Omit all pictures, then repeat the listing exactly.

◇ ◇ ◇

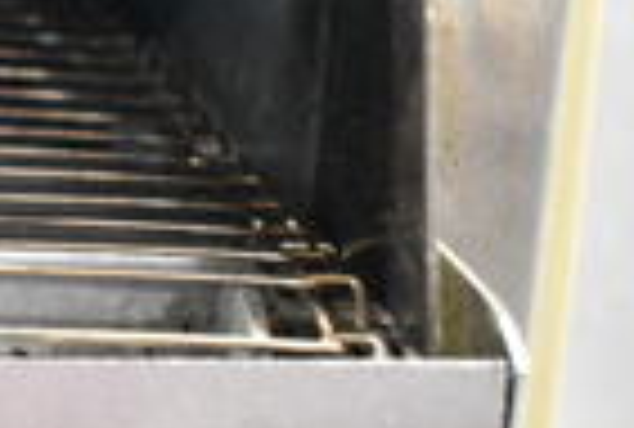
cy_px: 185
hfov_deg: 9.7
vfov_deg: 7.1
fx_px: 3428
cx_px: -724
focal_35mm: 194
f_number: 4.2
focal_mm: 30
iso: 6400
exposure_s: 1/80
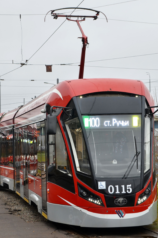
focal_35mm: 103
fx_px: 676
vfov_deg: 19.9
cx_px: 84
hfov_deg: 13.3
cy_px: 119
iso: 200
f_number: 4.8
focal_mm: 45
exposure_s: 1/30
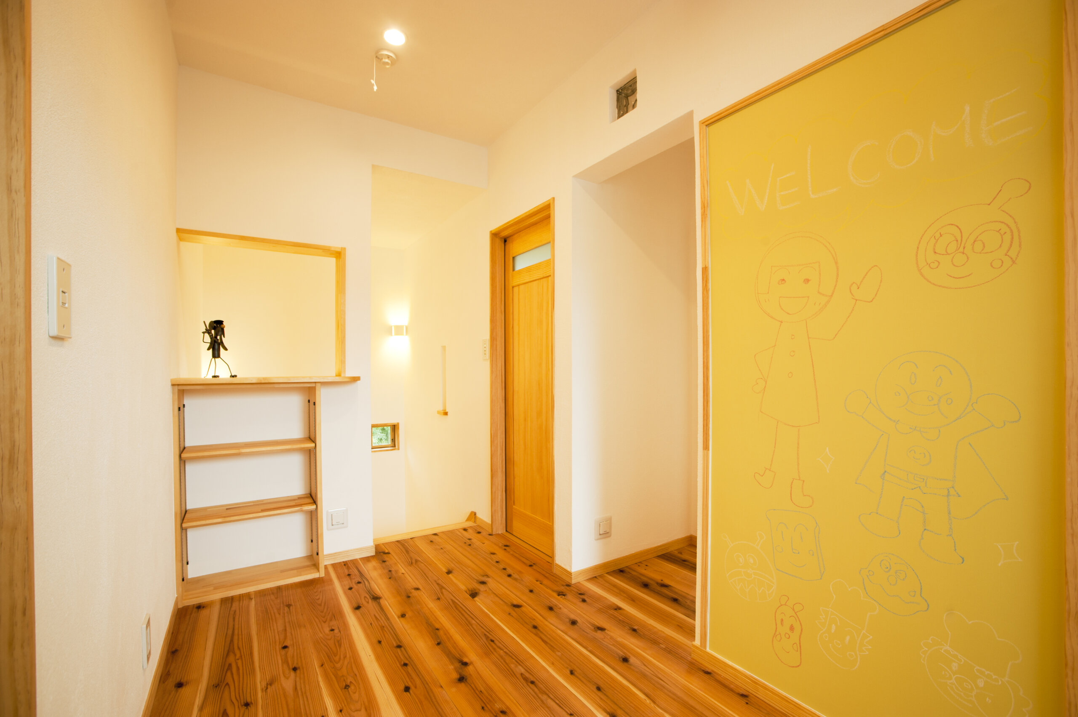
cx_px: 539
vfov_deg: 77.2
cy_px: 358
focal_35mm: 15
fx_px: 449
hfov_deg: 100.4
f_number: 10
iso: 200
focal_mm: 15
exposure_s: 1/6
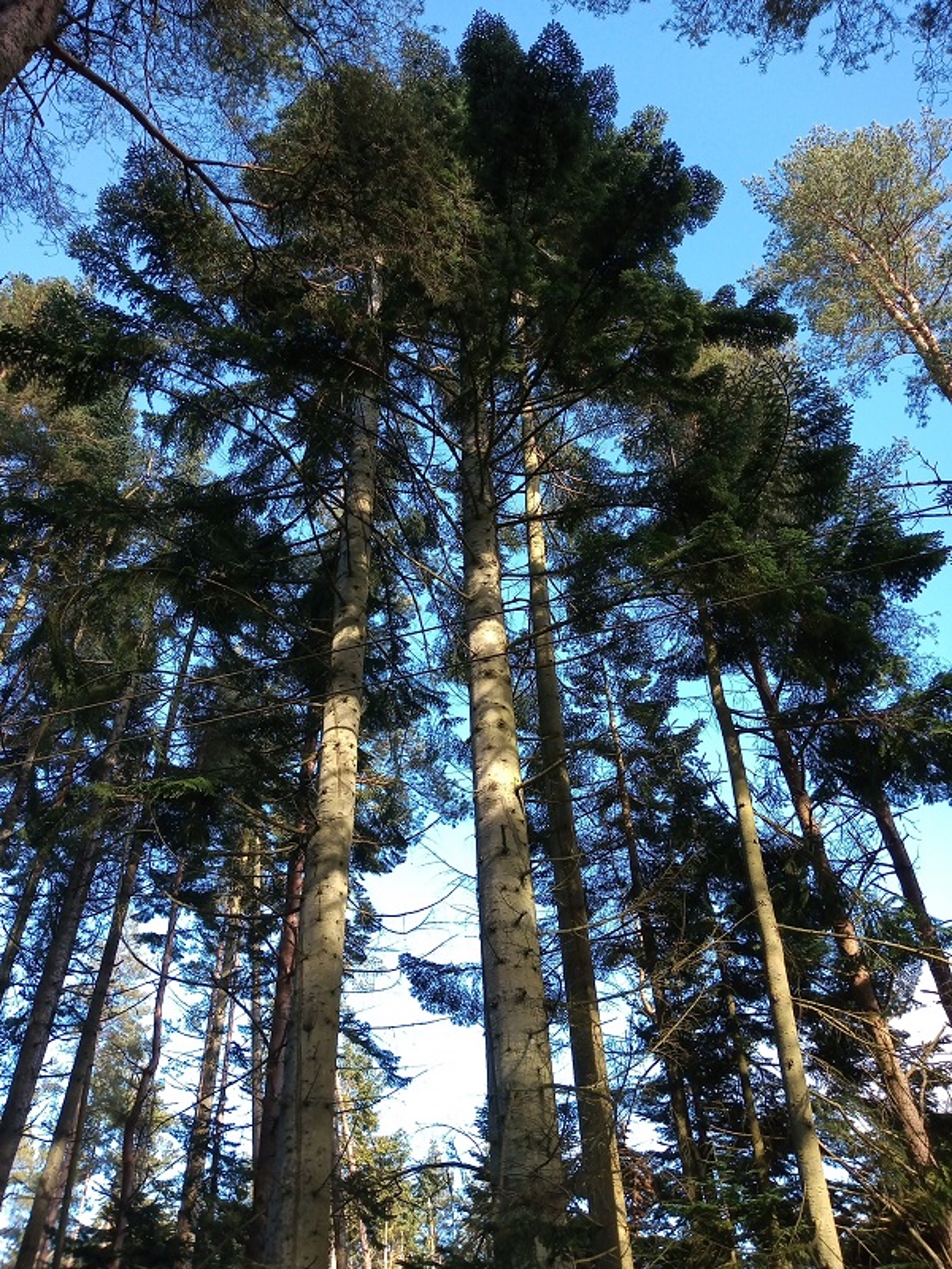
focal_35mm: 20
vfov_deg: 81.7
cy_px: 634
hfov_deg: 66.0
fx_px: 733
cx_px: 476
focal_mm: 3.54
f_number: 2
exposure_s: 1/195
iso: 112
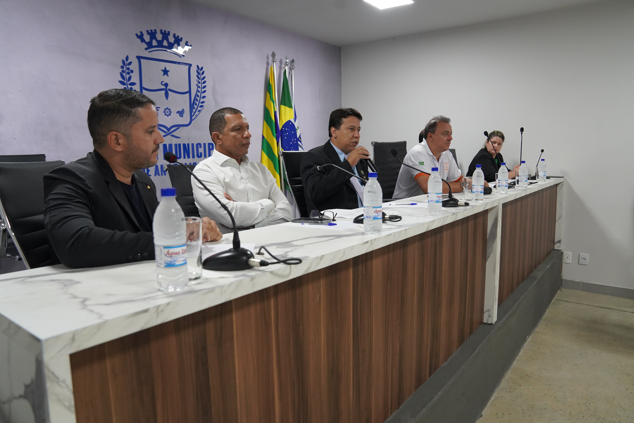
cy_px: 212
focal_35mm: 24
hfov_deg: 73.7
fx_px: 423
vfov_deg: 53.1
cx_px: 317
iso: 3200
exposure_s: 1/160
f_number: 4
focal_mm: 24
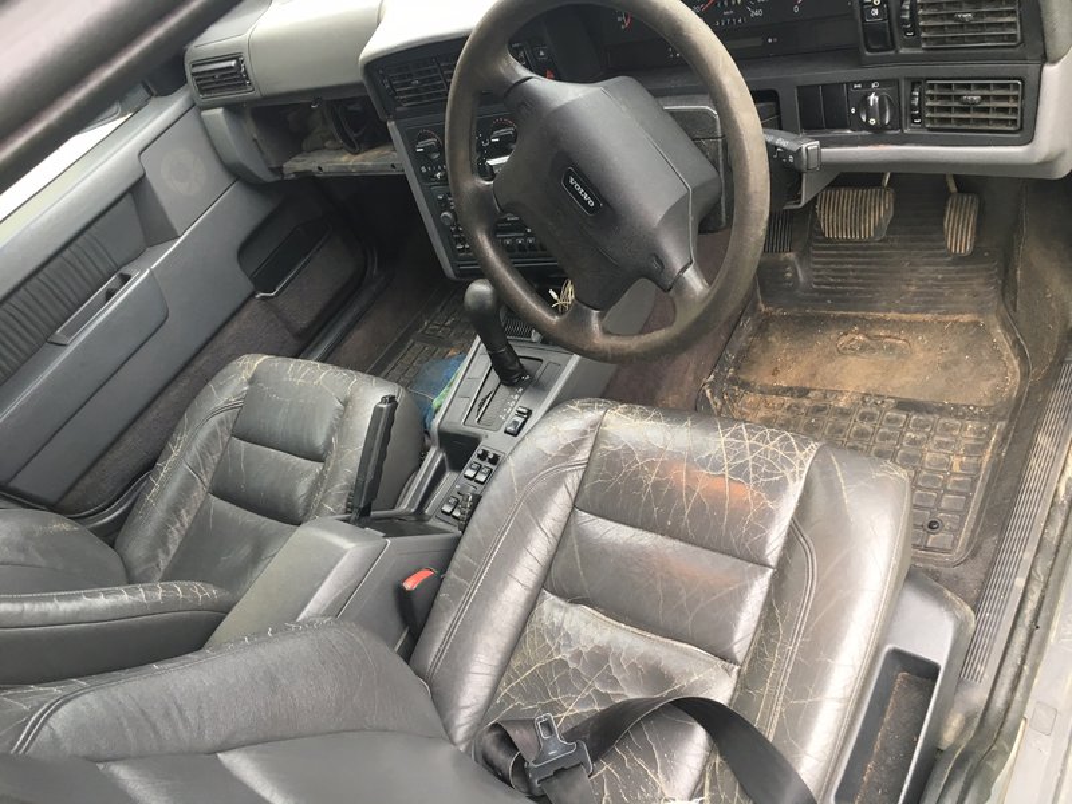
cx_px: 536
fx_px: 898
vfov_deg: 48.2
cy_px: 402
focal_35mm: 29
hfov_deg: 61.7
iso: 100
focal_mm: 4.15
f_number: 2.2
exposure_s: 1/33
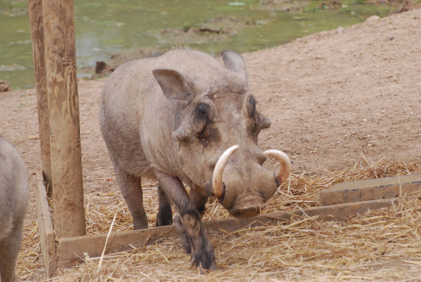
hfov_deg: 4.6
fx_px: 5269
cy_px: 141
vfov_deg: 3.1
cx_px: 210
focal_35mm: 450
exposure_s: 1/125
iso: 160
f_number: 8
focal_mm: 300
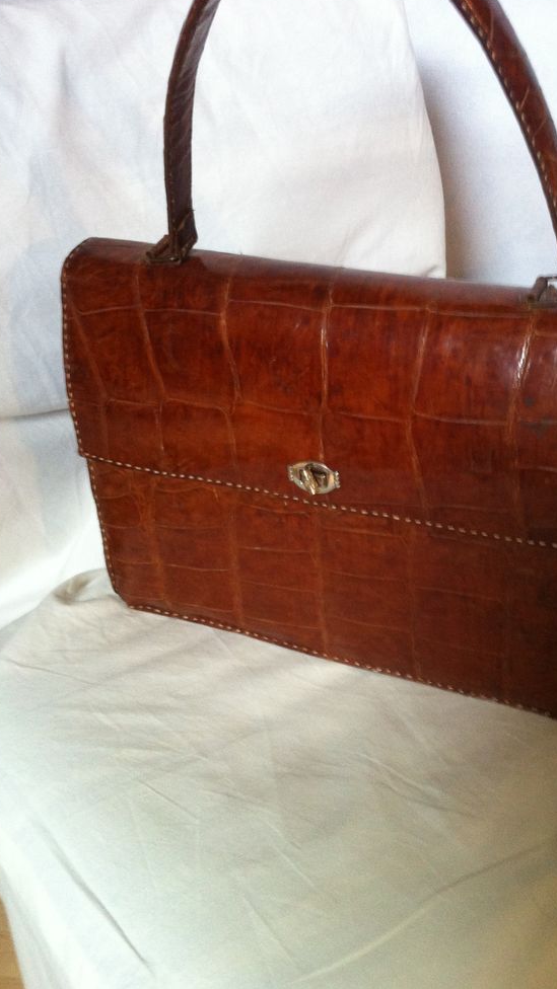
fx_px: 1024
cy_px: 491
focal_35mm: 39
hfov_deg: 30.3
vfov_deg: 51.6
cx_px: 347
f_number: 2.8
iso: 200
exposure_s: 1/15
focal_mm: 3.85
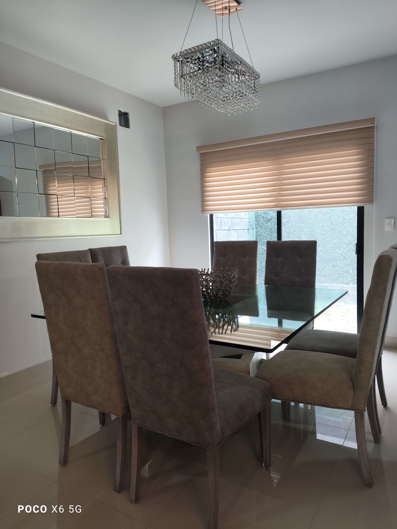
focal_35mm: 25
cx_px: 198
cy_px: 264
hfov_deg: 54.9
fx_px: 382
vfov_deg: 69.4
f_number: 1.79
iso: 250
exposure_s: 1/40
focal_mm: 4.71
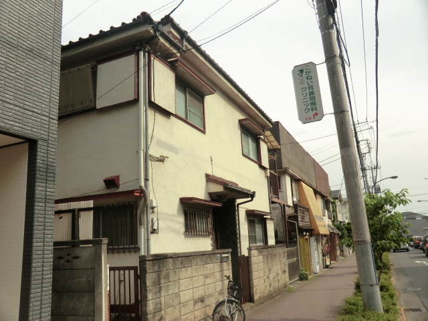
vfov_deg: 48.2
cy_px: 160
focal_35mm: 29
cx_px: 214
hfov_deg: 61.7
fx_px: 359
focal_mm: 5.2
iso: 80
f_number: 3.5
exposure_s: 1/640
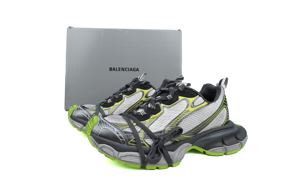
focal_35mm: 24
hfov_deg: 73.7
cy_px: 94
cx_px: 142
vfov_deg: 53.1
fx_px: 189
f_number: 11
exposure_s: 1/125
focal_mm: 24
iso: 800
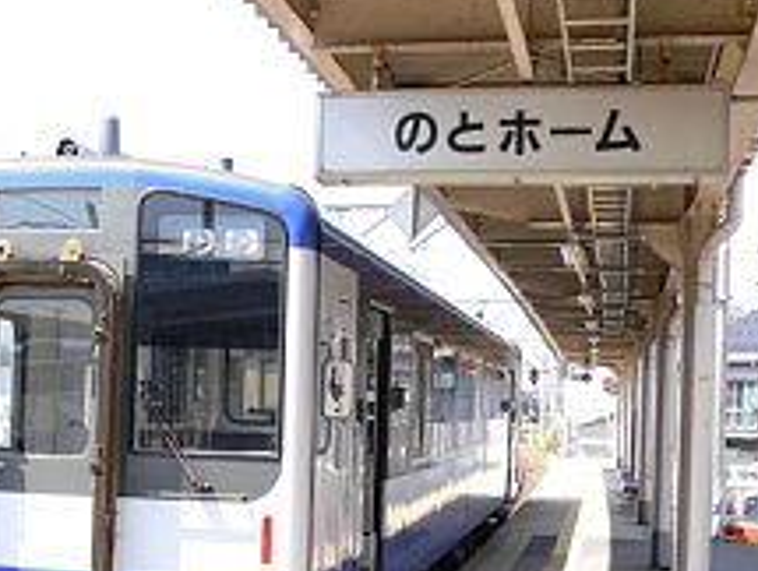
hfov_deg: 29.2
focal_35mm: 65
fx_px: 1426
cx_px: 176
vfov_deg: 22.5
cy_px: 398
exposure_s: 1/125
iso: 80
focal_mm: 7.4
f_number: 4.5
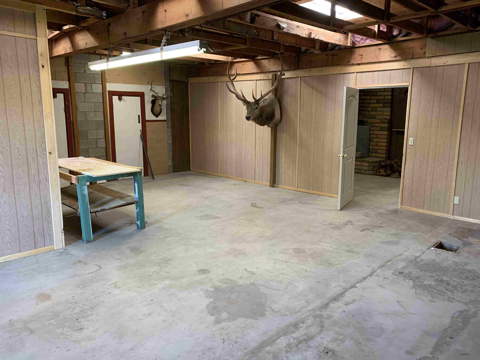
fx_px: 361
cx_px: 240
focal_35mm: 26
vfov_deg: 53.1
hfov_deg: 67.3
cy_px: 180
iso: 160
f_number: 1.8
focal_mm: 4.25
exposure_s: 1/60
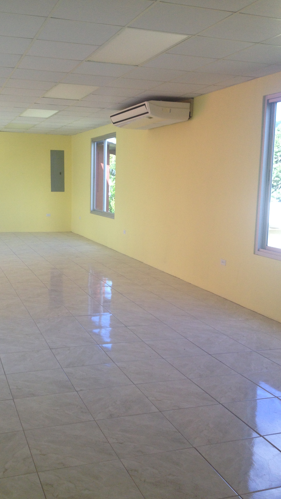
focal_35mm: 39
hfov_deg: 30.3
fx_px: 517
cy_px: 254
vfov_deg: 51.6
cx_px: 100
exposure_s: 1/120
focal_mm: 4.28
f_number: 2.4
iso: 80
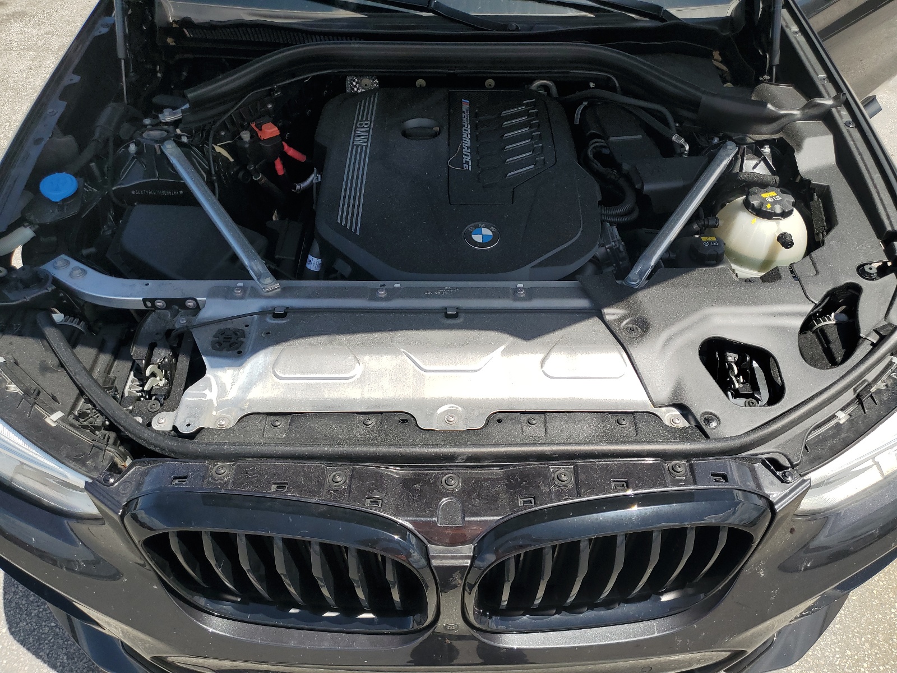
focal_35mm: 26
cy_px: 336
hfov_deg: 67.3
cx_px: 448
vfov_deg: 53.1
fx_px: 674
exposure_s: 1/3333
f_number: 1.5
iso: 50
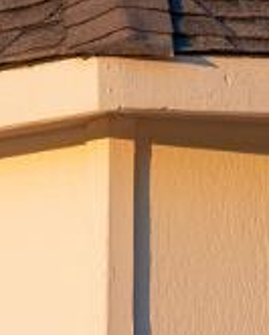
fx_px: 3709
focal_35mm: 373
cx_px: -396
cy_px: 678
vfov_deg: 5.1
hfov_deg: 4.1
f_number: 8
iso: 200
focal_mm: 44
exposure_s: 1/200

◇ ◇ ◇

▸ ANSWER SPACE
cy_px: 185
hfov_deg: 9.7
vfov_deg: 7.1
fx_px: 3428
cx_px: -724
focal_35mm: 194
f_number: 4.2
focal_mm: 30
iso: 6400
exposure_s: 1/80
focal_35mm: 103
fx_px: 676
vfov_deg: 19.9
cx_px: 84
hfov_deg: 13.3
cy_px: 119
iso: 200
f_number: 4.8
focal_mm: 45
exposure_s: 1/30
cx_px: 539
vfov_deg: 77.2
cy_px: 358
focal_35mm: 15
fx_px: 449
hfov_deg: 100.4
f_number: 10
iso: 200
focal_mm: 15
exposure_s: 1/6
focal_35mm: 20
vfov_deg: 81.7
cy_px: 634
hfov_deg: 66.0
fx_px: 733
cx_px: 476
focal_mm: 3.54
f_number: 2
exposure_s: 1/195
iso: 112
cy_px: 212
focal_35mm: 24
hfov_deg: 73.7
fx_px: 423
vfov_deg: 53.1
cx_px: 317
iso: 3200
exposure_s: 1/160
f_number: 4
focal_mm: 24
cx_px: 536
fx_px: 898
vfov_deg: 48.2
cy_px: 402
focal_35mm: 29
hfov_deg: 61.7
iso: 100
focal_mm: 4.15
f_number: 2.2
exposure_s: 1/33
hfov_deg: 4.6
fx_px: 5269
cy_px: 141
vfov_deg: 3.1
cx_px: 210
focal_35mm: 450
exposure_s: 1/125
iso: 160
f_number: 8
focal_mm: 300
fx_px: 1024
cy_px: 491
focal_35mm: 39
hfov_deg: 30.3
vfov_deg: 51.6
cx_px: 347
f_number: 2.8
iso: 200
exposure_s: 1/15
focal_mm: 3.85
focal_35mm: 25
cx_px: 198
cy_px: 264
hfov_deg: 54.9
fx_px: 382
vfov_deg: 69.4
f_number: 1.79
iso: 250
exposure_s: 1/40
focal_mm: 4.71
vfov_deg: 48.2
cy_px: 160
focal_35mm: 29
cx_px: 214
hfov_deg: 61.7
fx_px: 359
focal_mm: 5.2
iso: 80
f_number: 3.5
exposure_s: 1/640
focal_35mm: 24
hfov_deg: 73.7
cy_px: 94
cx_px: 142
vfov_deg: 53.1
fx_px: 189
f_number: 11
exposure_s: 1/125
focal_mm: 24
iso: 800
hfov_deg: 29.2
focal_35mm: 65
fx_px: 1426
cx_px: 176
vfov_deg: 22.5
cy_px: 398
exposure_s: 1/125
iso: 80
focal_mm: 7.4
f_number: 4.5
fx_px: 361
cx_px: 240
focal_35mm: 26
vfov_deg: 53.1
hfov_deg: 67.3
cy_px: 180
iso: 160
f_number: 1.8
focal_mm: 4.25
exposure_s: 1/60
focal_35mm: 39
hfov_deg: 30.3
fx_px: 517
cy_px: 254
vfov_deg: 51.6
cx_px: 100
exposure_s: 1/120
focal_mm: 4.28
f_number: 2.4
iso: 80
focal_35mm: 26
cy_px: 336
hfov_deg: 67.3
cx_px: 448
vfov_deg: 53.1
fx_px: 674
exposure_s: 1/3333
f_number: 1.5
iso: 50
fx_px: 3709
focal_35mm: 373
cx_px: -396
cy_px: 678
vfov_deg: 5.1
hfov_deg: 4.1
f_number: 8
iso: 200
focal_mm: 44
exposure_s: 1/200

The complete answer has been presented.